Greater Manchester Police have been slammed for endorsing an event at a mosque attended by Manchester Arena suicide bomber Salman Abedi which was accused turning a ‘blind eye’ to extremism.

Didsbury Mosque in south Manchester came under severe criticism on Monday at the Manchester Arena public inquiry into the terror attack, with calls for its status as a charity to be ‘reviewed’ by regulators.

Dr Paul Stott, Head of Policy Exchange’s Security and Counter Extremism Unit, said “The Greater Manchester Police should as a matter of urgency review their endorsement of this event.

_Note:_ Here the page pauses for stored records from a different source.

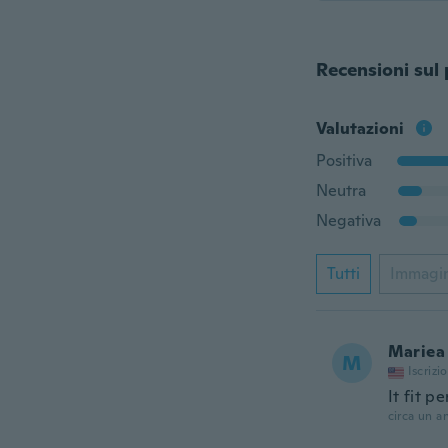
Recensioni sul
Valutazioni
Positiva
Neutra
Negativa
Tutti
Immagi
Mariea
M
Iscrizi
It fit pe
circa un a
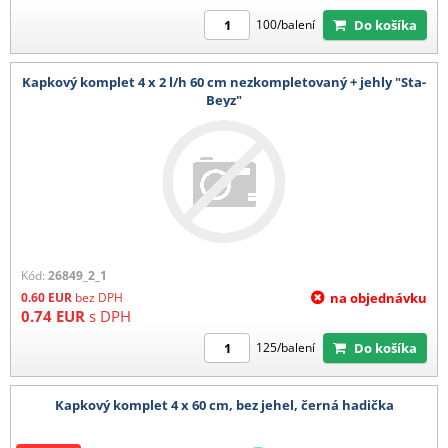
Do košíka
100/balení
Kapkový komplet 4 x 2 l/h 60 cm nezkompletovaný + jehly "Sta-
Beyz"
Kód:
26849_2_1
0.60
EUR
bez DPH
na objednávku
0.74
EUR
s DPH
Do košíka
125/balení
Kapkový komplet 4 x 60 cm, bez jehel, černá hadička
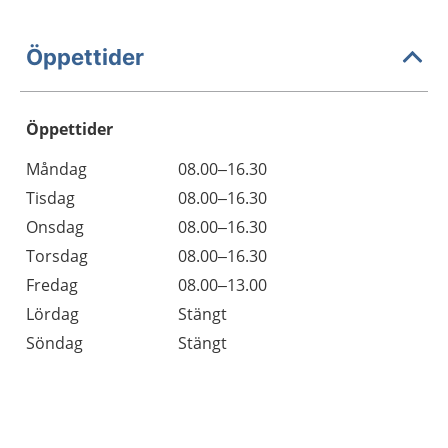
Öppettider
Öppettider
Öppettider
Kommentarer
Måndag
08.00–16.30
Dag
Tisdag
08.00–16.30
Onsdag
08.00–16.30
Torsdag
08.00–16.30
Fredag
08.00–13.00
Lördag
Stängt
Söndag
Stängt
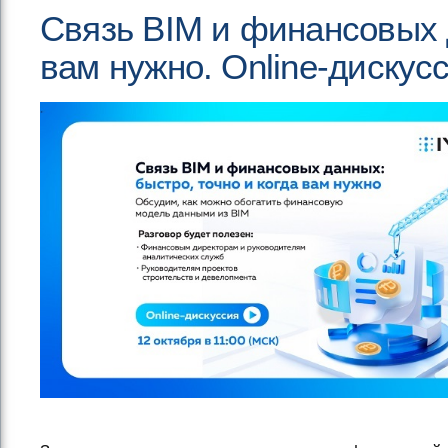
Связь BIM и финансовых д
вам нужно. Online-дискус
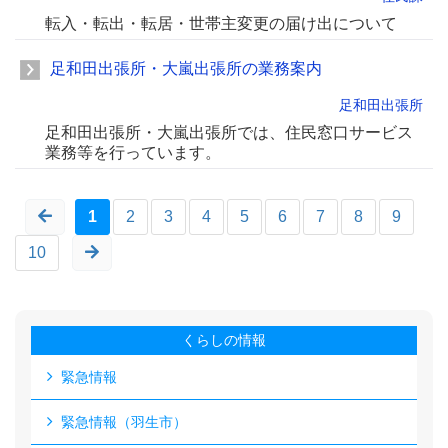
転入・転出・転居・世帯主変更の届け出について
足和田出張所・大嵐出張所の業務案内
足和田出張所
足和田出張所・大嵐出張所では、住民窓口サービス
業務等を行っています。
1
2
3
4
5
6
7
8
9
10
くらしの情報
緊急情報
緊急情報（羽生市）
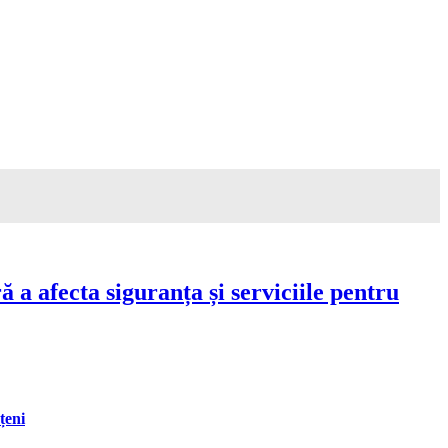
a afecta siguranța și serviciile pentru
țeni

But they also need to be upfront and have a proper, unflinching look at wider issues, outside of this single event.

‘The GMP– and indeed the local authority, its representatives, and anyone in public life – must think more carefully about “choosing their friends wisely” when they are looking at which community groups to engage with.’

Policy Exchange said it has been urging caution since 2009 in  applying criteria for engagement with Muslim groups.

But it was claimed the mosque had hosted extreme Islamist sermons, failed to condemn violence and ‘buried its head in the sand’ over radicals in its congregation.

Salman Abedi was said to have attended the mosque and his father Ramadan and brother Ismail were also involved in positions at the mosque.

John Cooper QC, representing some of the bereaved families. . . described the evidence to the inquiry from Fawzi Haffar, the current chair of trustees of Didsbury Mosque, also known as Manchester Islamic Centre, as ‘frankly implausible’.

Mr Haffar claimed the mosque’s Islamic orientation was not extreme but ‘middle of the road’, and he said he was not aware of any links to Libya or knowledge of worshippers going abroad to fight in Syria or Libya.

However, Mr Cooper suggested he downplayed any issues and was more concerned with protecting the mosque’s reputation than putting things right. He said it was ‘concerning’ and ‘troubling’ that the mosque failed to make any condemnation of violence on its own website and had hosted speeches talking about giving money for ‘jihad’.

Mr Cooper said it showed the mosque was aware of the presence of extremist and violent sentiment among parts of the congregation, and the south Manchester Muslim community more generally, but adopted a ‘passive’ attitude and preferred to ‘turn a blind eye’.

This approach amounted to a ‘dereliction of duty’ to the community by Didsbury Mosque, Mr Cooper said.

An Imam at the mosque, Mohammed El-Saeiti, had delivered a sermon in October 2014 in which he explicitly condemned some terrorist groups. But Mr El Saeiti said the trustees believed speaking up against terrorists would ‘provoke’ its sympathisers and supporters.

The mosque then failed to support him when he faced a petition for his removal signed by, among others, Ramadan Abedi. . . after the bombing the mosque’s solicitor, a Mr Hafezi, pressured him to not mention the Abedis’ links to the mosque.